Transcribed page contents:
========================================================================
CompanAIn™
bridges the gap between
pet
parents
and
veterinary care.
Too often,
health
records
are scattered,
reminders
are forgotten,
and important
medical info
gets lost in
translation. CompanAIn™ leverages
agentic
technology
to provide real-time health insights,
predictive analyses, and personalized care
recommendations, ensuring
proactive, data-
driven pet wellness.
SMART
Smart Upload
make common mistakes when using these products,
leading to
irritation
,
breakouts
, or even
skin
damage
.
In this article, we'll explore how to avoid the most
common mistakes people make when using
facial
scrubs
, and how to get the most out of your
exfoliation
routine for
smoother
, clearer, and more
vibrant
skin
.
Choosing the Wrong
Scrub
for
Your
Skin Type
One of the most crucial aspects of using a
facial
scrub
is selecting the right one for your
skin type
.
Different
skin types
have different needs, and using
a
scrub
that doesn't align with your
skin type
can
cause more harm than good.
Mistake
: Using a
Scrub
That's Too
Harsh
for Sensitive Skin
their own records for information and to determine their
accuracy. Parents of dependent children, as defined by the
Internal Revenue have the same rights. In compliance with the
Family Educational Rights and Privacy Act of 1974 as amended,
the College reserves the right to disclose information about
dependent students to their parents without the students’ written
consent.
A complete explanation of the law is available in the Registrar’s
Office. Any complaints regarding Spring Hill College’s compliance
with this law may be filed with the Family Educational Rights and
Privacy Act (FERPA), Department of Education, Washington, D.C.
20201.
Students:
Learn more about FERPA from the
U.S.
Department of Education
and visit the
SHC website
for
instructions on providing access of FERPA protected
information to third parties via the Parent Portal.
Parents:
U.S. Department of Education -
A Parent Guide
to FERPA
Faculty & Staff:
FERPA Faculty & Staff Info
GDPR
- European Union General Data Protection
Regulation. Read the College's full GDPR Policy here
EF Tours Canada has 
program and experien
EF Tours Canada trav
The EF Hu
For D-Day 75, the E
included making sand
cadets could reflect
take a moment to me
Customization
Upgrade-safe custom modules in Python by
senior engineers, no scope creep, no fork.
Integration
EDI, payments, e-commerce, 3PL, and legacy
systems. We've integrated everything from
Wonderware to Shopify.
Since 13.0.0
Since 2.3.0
========================================================================
YOUR ASSIGNMENT:
All the entries above must be repeated exactly as they were given.

ANSWER TO THIS EXERCISE:
CompanAIn™
bridges the gap between
pet
parents
and
veterinary care.
Too often,
health
records
are scattered,
reminders
are forgotten,
and important
medical info
gets lost in
translation. CompanAIn™ leverages
agentic
technology
to provide real-time health insights,
predictive analyses, and personalized care
recommendations, ensuring
proactive, data-
driven pet wellness.
SMART
Smart Upload
make common mistakes when using these products,
leading to
irritation
,
breakouts
, or even
skin
damage
.
In this article, we'll explore how to avoid the most
common mistakes people make when using
facial
scrubs
, and how to get the most out of your
exfoliation
routine for
smoother
, clearer, and more
vibrant
skin
.
Choosing the Wrong
Scrub
for
Your
Skin Type
One of the most crucial aspects of using a
facial
scrub
is selecting the right one for your
skin type
.
Different
skin types
have different needs, and using
a
scrub
that doesn't align with your
skin type
can
cause more harm than good.
Mistake
: Using a
Scrub
That's Too
Harsh
for Sensitive Skin
their own records for information and to determine their
accuracy. Parents of dependent children, as defined by the
Internal Revenue have the same rights. In compliance with the
Family Educational Rights and Privacy Act of 1974 as amended,
the College reserves the right to disclose information about
dependent students to their parents without the students’ written
consent.
A complete explanation of the law is available in the Registrar’s
Office. Any complaints regarding Spring Hill College’s compliance
with this law may be filed with the Family Educational Rights and
Privacy Act (FERPA), Department of Education, Washington, D.C.
20201.
Students:
Learn more about FERPA from the
U.S.
Department of Education
and visit the
SHC website
for
instructions on providing access of FERPA protected
information to third parties via the Parent Portal.
Parents:
U.S. Department of Education -
A Parent Guide
to FERPA
Faculty & Staff:
FERPA Faculty & Staff Info
GDPR
- European Union General Data Protection
Regulation. Read the College's full GDPR Policy here
EF Tours Canada has 
program and experien
EF Tours Canada trav
The EF Hu
For D-Day 75, the E
included making sand
cadets could reflect
take a moment to me
Customization
Upgrade-safe custom modules in Python by
senior engineers, no scope creep, no fork.
Integration
EDI, payments, e-commerce, 3PL, and legacy
systems. We've integrated everything from
Wonderware to Shopify.
Since 13.0.0
Since 2.3.0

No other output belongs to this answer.